Francis Suárez, ancien maire de Miami : "Le régime cubain ne veut pas répéter ce qui s'est passé au Venezuela et en Iran."



Francis SuárezPhoto © X / Francis Suárez

Francis Suárez, ancien maire de Miami, a averti ce jeudi que le régime cubain a de bonnes raisons de prendre au sérieux la pression de l'administration Trump, comparant la situation de l'île à ce qui s'est passé au Venezuela et en Iran.

Suárez a fait ces déclarations lors de son début en tant que collaborateur de Fox News dans l'émission "Special Report with Bret Baier", où il a analysé la stratégie de Washington envers La Havane.

"Doute que Cuba souhaite qu'il se reproduise ce qui s'est passé au Venezuela et en Iran", a affirmé Suárez, qui a également publié la phrase sur son compte X pour résumer son intervention.

L'ancien maire a expliqué que la stratégie de Trump suit un schéma consistant : "Il a observé la stratégie du président au Venezuela et même en Iran, c'était la même stratégie. Il a exercé une pression, a essentiellement défié le leadership, mais leur a également donné une opportunité de négocier. Ils ne l'ont pas saisie et alors il a agi."

Suárez a déclaré que le régime cubain ne devrait pas douter de la détermination de Trump : "Je ne pense pas qu'ils vont douter de sa résolution".

Comme deuxième raison de son optimisme concernant un éventuel changement à Cuba, Suárez a souligné le rôle du Secrétaire d'État Marco Rubio : "Ils ont quelqu'un au poste de Secrétaire d'État qui comprend intimement la menace que représente Cuba pour les États-Unis".

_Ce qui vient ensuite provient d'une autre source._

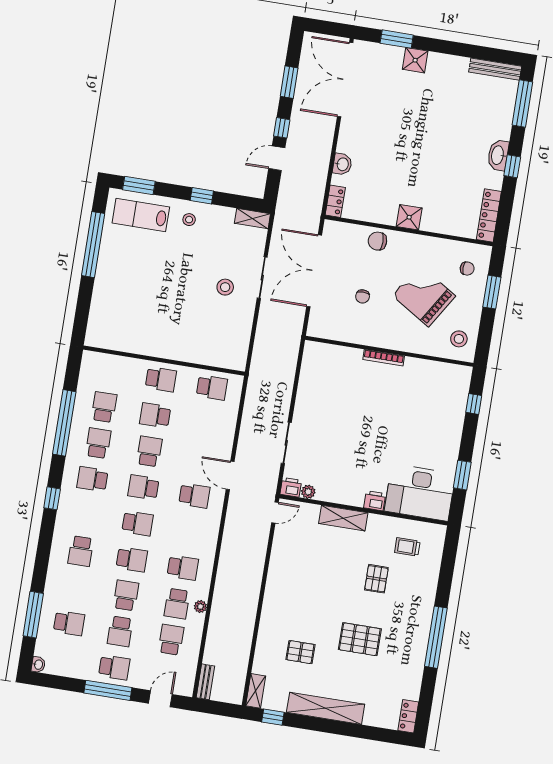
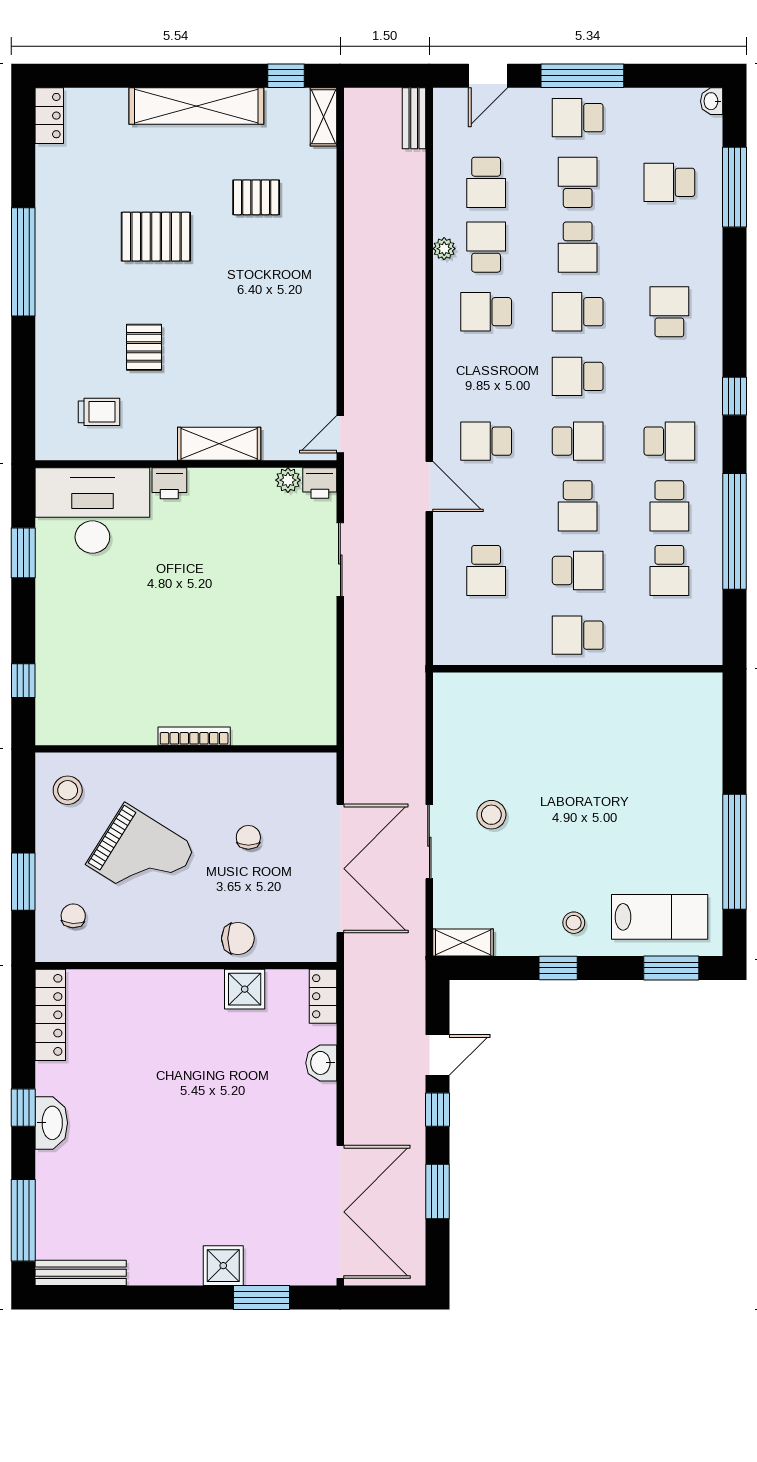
shower: (409, 217) -> (245, 989), moved
chair: (467, 269) -> (73, 916), turned 94
school desk: (212, 388) -> (486, 570), moved, turned -90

L'ancien maire a également averti que la menace cubaine n'est pas de nature militaire, mais idéologique : "La menace est plus insidieuse. C'est la menace du socialisme et du communisme que nous voyons s'infiltrer dans les villes américaines", un sujet qu'il a promis de développer dans les mois à venir depuis sa nouvelle plateforme sur la chaîne.

Le contexte géopolitique qui sous-tend ces mots est percutant. En janvier 2026, la capture de Nicolás Maduro à Caracas a éliminé la principale source de pétrole vénézuélien à Cuba, qui représentait entre 80 % et 90 % des importations pétrolières de l'île. Le Mexique a suspendu ses envois le 9 janvier après des avertissements tarifaires de Washington. Le 29 janvier, Trump a signé l'Ordonnance Exécutive 14380, qui déclare l'urgence nationale en raison de la menace cubaine et impose des tarifs à tout pays qui fournit du pétrole à l'île.

En parallèle, l'opération militaire conjointe entre les États-Unis et Israël contre l'Iran, lancée le 28 février, a entraîné la mort du leader suprême Ali Khamenei le 1er mars, un précédent que Suárez considère comme déterminant pour l'interprétation que fait le régime cubain de la situation.

El propre Trump a déclaré en mars qu'il pourrait faire ce qu'il veut concernant Cuba, tandis que Cuba a admis ce même mois tenir des conversations avec des fonctionnaires américains, ce que les analystes interprètent comme un signe que la pression commence à porter ses fruits.

La pression sur Cuba augmente et Trump et Rubio envoient un message clair", a écrit Suárez en partageant son intervention sur les réseaux sociaux.